----- SUPPLIED RECORDS -----

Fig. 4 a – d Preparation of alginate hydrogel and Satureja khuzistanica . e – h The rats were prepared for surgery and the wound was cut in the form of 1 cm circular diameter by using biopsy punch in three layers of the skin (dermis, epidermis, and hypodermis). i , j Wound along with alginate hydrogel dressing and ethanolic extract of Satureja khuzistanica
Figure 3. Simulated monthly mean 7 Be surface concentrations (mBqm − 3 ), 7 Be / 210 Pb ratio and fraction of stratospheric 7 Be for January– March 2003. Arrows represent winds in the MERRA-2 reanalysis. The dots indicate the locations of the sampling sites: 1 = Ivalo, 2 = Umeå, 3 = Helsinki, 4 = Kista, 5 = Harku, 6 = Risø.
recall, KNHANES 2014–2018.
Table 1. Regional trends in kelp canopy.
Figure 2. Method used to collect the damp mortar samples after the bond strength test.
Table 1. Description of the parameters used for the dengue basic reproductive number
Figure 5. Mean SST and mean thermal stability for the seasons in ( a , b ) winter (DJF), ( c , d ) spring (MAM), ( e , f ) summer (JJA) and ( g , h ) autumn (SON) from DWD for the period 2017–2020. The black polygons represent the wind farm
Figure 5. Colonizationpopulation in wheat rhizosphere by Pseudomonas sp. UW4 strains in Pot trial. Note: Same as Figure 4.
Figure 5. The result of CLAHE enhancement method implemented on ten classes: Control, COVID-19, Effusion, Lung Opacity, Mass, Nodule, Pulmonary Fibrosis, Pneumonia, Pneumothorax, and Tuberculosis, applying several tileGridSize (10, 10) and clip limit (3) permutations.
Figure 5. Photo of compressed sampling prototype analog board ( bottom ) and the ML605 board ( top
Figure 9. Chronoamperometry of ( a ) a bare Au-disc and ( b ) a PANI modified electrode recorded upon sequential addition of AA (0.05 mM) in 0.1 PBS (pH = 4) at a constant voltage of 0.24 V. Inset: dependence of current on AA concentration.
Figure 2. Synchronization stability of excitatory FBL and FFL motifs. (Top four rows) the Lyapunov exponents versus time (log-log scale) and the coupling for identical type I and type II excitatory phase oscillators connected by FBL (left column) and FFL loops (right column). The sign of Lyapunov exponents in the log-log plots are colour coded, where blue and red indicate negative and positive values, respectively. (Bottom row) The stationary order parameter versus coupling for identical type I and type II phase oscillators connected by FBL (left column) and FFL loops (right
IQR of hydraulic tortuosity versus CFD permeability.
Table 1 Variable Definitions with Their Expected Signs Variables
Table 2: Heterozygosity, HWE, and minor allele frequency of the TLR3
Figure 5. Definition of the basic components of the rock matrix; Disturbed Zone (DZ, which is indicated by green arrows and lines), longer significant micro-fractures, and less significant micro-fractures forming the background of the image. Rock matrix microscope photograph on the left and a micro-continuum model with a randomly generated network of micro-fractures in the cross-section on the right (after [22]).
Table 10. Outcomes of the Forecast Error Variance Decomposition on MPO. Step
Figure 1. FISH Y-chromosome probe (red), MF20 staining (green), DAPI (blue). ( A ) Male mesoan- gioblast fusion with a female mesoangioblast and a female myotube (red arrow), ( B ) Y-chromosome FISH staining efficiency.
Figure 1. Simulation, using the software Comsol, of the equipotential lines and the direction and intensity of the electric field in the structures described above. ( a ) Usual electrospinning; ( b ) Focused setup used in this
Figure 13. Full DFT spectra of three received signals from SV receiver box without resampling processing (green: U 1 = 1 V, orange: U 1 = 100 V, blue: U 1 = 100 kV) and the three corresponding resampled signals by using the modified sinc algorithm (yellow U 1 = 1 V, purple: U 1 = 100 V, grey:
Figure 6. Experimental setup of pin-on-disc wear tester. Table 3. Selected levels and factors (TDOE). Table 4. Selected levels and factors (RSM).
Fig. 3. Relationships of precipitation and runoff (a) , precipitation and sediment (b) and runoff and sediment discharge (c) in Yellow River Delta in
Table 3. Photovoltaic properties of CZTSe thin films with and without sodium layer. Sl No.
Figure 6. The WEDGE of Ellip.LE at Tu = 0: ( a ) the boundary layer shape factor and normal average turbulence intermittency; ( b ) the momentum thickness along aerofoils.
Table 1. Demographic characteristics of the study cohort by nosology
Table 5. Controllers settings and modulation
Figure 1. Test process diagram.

-----

Retype all of the records above without a single alteration.

■ SOLVED PROBLEM ■
Fig. 4 a – d Preparation of alginate hydrogel and Satureja khuzistanica . e – h The rats were prepared for surgery and the wound was cut in the form of 1 cm circular diameter by using biopsy punch in three layers of the skin (dermis, epidermis, and hypodermis). i , j Wound along with alginate hydrogel dressing and ethanolic extract of Satureja khuzistanica
Figure 3. Simulated monthly mean 7 Be surface concentrations (mBqm − 3 ), 7 Be / 210 Pb ratio and fraction of stratospheric 7 Be for January– March 2003. Arrows represent winds in the MERRA-2 reanalysis. The dots indicate the locations of the sampling sites: 1 = Ivalo, 2 = Umeå, 3 = Helsinki, 4 = Kista, 5 = Harku, 6 = Risø.
recall, KNHANES 2014–2018.
Table 1. Regional trends in kelp canopy.
Figure 2. Method used to collect the damp mortar samples after the bond strength test.
Table 1. Description of the parameters used for the dengue basic reproductive number
Figure 5. Mean SST and mean thermal stability for the seasons in ( a , b ) winter (DJF), ( c , d ) spring (MAM), ( e , f ) summer (JJA) and ( g , h ) autumn (SON) from DWD for the period 2017–2020. The black polygons represent the wind farm
Figure 5. Colonizationpopulation in wheat rhizosphere by Pseudomonas sp. UW4 strains in Pot trial. Note: Same as Figure 4.
Figure 5. The result of CLAHE enhancement method implemented on ten classes: Control, COVID-19, Effusion, Lung Opacity, Mass, Nodule, Pulmonary Fibrosis, Pneumonia, Pneumothorax, and Tuberculosis, applying several tileGridSize (10, 10) and clip limit (3) permutations.
Figure 5. Photo of compressed sampling prototype analog board ( bottom ) and the ML605 board ( top
Figure 9. Chronoamperometry of ( a ) a bare Au-disc and ( b ) a PANI modified electrode recorded upon sequential addition of AA (0.05 mM) in 0.1 PBS (pH = 4) at a constant voltage of 0.24 V. Inset: dependence of current on AA concentration.
Figure 2. Synchronization stability of excitatory FBL and FFL motifs. (Top four rows) the Lyapunov exponents versus time (log-log scale) and the coupling for identical type I and type II excitatory phase oscillators connected by FBL (left column) and FFL loops (right column). The sign of Lyapunov exponents in the log-log plots are colour coded, where blue and red indicate negative and positive values, respectively. (Bottom row) The stationary order parameter versus coupling for identical type I and type II phase oscillators connected by FBL (left column) and FFL loops (right
IQR of hydraulic tortuosity versus CFD permeability.
Table 1 Variable Definitions with Their Expected Signs Variables
Table 2: Heterozygosity, HWE, and minor allele frequency of the TLR3
Figure 5. Definition of the basic components of the rock matrix; Disturbed Zone (DZ, which is indicated by green arrows and lines), longer significant micro-fractures, and less significant micro-fractures forming the background of the image. Rock matrix microscope photograph on the left and a micro-continuum model with a randomly generated network of micro-fractures in the cross-section on the right (after [22]).
Table 10. Outcomes of the Forecast Error Variance Decomposition on MPO. Step
Figure 1. FISH Y-chromosome probe (red), MF20 staining (green), DAPI (blue). ( A ) Male mesoan- gioblast fusion with a female mesoangioblast and a female myotube (red arrow), ( B ) Y-chromosome FISH staining efficiency.
Figure 1. Simulation, using the software Comsol, of the equipotential lines and the direction and intensity of the electric field in the structures described above. ( a ) Usual electrospinning; ( b ) Focused setup used in this
Figure 13. Full DFT spectra of three received signals from SV receiver box without resampling processing (green: U 1 = 1 V, orange: U 1 = 100 V, blue: U 1 = 100 kV) and the three corresponding resampled signals by using the modified sinc algorithm (yellow U 1 = 1 V, purple: U 1 = 100 V, grey:
Figure 6. Experimental setup of pin-on-disc wear tester. Table 3. Selected levels and factors (TDOE). Table 4. Selected levels and factors (RSM).
Fig. 3. Relationships of precipitation and runoff (a) , precipitation and sediment (b) and runoff and sediment discharge (c) in Yellow River Delta in
Table 3. Photovoltaic properties of CZTSe thin films with and without sodium layer. Sl No.
Figure 6. The WEDGE of Ellip.LE at Tu = 0: ( a ) the boundary layer shape factor and normal average turbulence intermittency; ( b ) the momentum thickness along aerofoils.
Table 1. Demographic characteristics of the study cohort by nosology
Table 5. Controllers settings and modulation
Figure 1. Test process diagram.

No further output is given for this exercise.